> Information given
= = = =

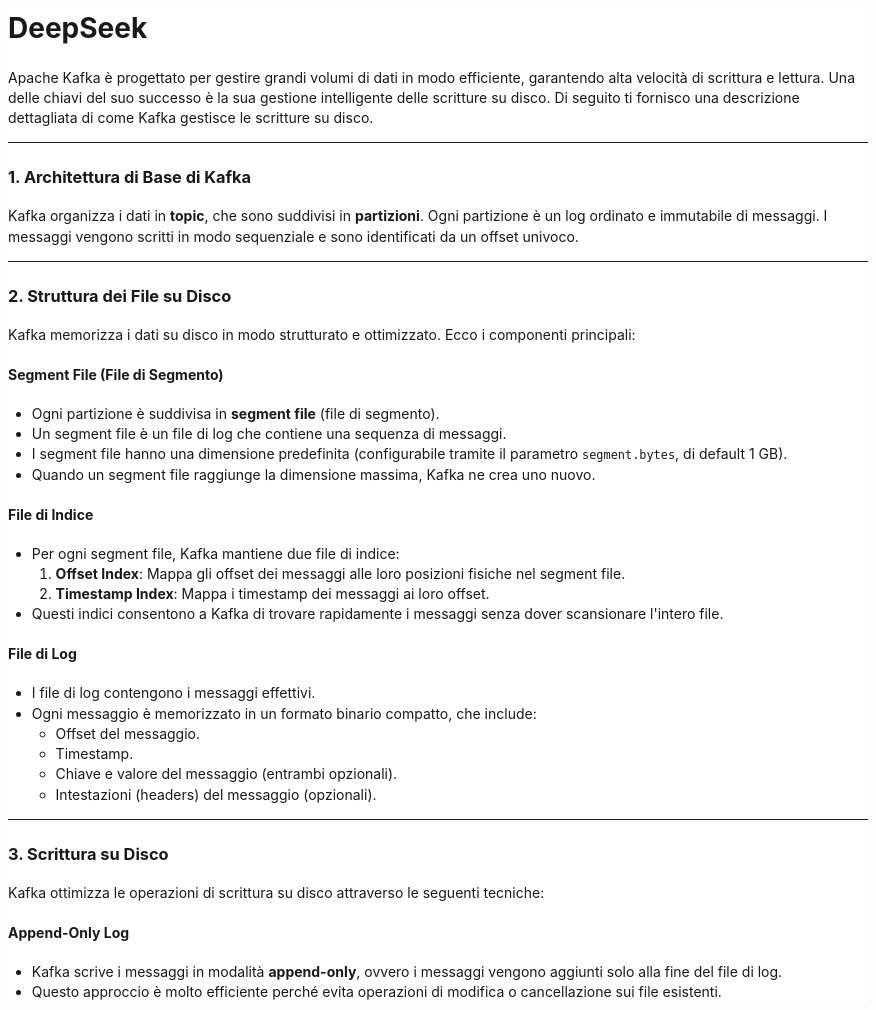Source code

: # DeepSeek

Apache Kafka è progettato per gestire grandi volumi di dati in modo efficiente, garantendo alta velocità di scrittura e lettura. Una delle chiavi del suo successo è la sua gestione intelligente delle scritture su disco. Di seguito ti fornisco una descrizione dettagliata di come Kafka gestisce le scritture su disco.

---

### **1. Architettura di Base di Kafka**
Kafka organizza i dati in **topic**, che sono suddivisi in **partizioni**. Ogni partizione è un log ordinato e immutabile di messaggi. I messaggi vengono scritti in modo sequenziale e sono identificati da un offset univoco.

---

### **2. Struttura dei File su Disco**
Kafka memorizza i dati su disco in modo strutturato e ottimizzato. Ecco i componenti principali:

#### **Segment File (File di Segmento)**
- Ogni partizione è suddivisa in **segment file** (file di segmento).
- Un segment file è un file di log che contiene una sequenza di messaggi.
- I segment file hanno una dimensione predefinita (configurabile tramite il parametro `segment.bytes`, di default 1 GB).
- Quando un segment file raggiunge la dimensione massima, Kafka ne crea uno nuovo.

#### **File di Indice**
- Per ogni segment file, Kafka mantiene due file di indice:
  1. **Offset Index**: Mappa gli offset dei messaggi alle loro posizioni fisiche nel segment file.
  2. **Timestamp Index**: Mappa i timestamp dei messaggi ai loro offset.
- Questi indici consentono a Kafka di trovare rapidamente i messaggi senza dover scansionare l'intero file.

#### **File di Log**
- I file di log contengono i messaggi effettivi.
- Ogni messaggio è memorizzato in un formato binario compatto, che include:
  - Offset del messaggio.
  - Timestamp.
  - Chiave e valore del messaggio (entrambi opzionali).
  - Intestazioni (headers) del messaggio (opzionali).

---

### **3. Scrittura su Disco**
Kafka ottimizza le operazioni di scrittura su disco attraverso le seguenti tecniche:

#### **Append-Only Log**
- Kafka scrive i messaggi in modalità **append-only**, ovvero i messaggi vengono aggiunti solo alla fine del file di log.
- Questo approccio è molto efficiente perché evita operazioni di modifica o cancellazione sui file esistenti.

= = = =

Filter the listing by the string "Kafka"; copy each matching line.

Apache Kafka è progettato per gestire grandi volumi di dati in modo efficiente, garantendo alta velocità di scrittura e lettura. Una delle chiavi del suo successo è la sua gestione intelligente delle scritture su disco. Di seguito ti fornisco una descrizione dettagliata di come Kafka gestisce le scritture su disco.
### **1. Architettura di Base di Kafka**
Kafka organizza i dati in **topic**, che sono suddivisi in **partizioni**. Ogni partizione è un log ordinato e immutabile di messaggi. I messaggi vengono scritti in modo sequenziale e sono identificati da un offset univoco.
Kafka memorizza i dati su disco in modo strutturato e ottimizzato. Ecco i componenti principali:
- Quando un segment file raggiunge la dimensione massima, Kafka ne crea uno nuovo.
- Per ogni segment file, Kafka mantiene due file di indice:
- Questi indici consentono a Kafka di trovare rapidamente i messaggi senza dover scansionare l'intero file.
Kafka ottimizza le operazioni di scrittura su disco attraverso le seguenti tecniche:
- Kafka scrive i messaggi in modalità **append-only**, ovvero i messaggi vengono aggiunti solo alla fine del file di log.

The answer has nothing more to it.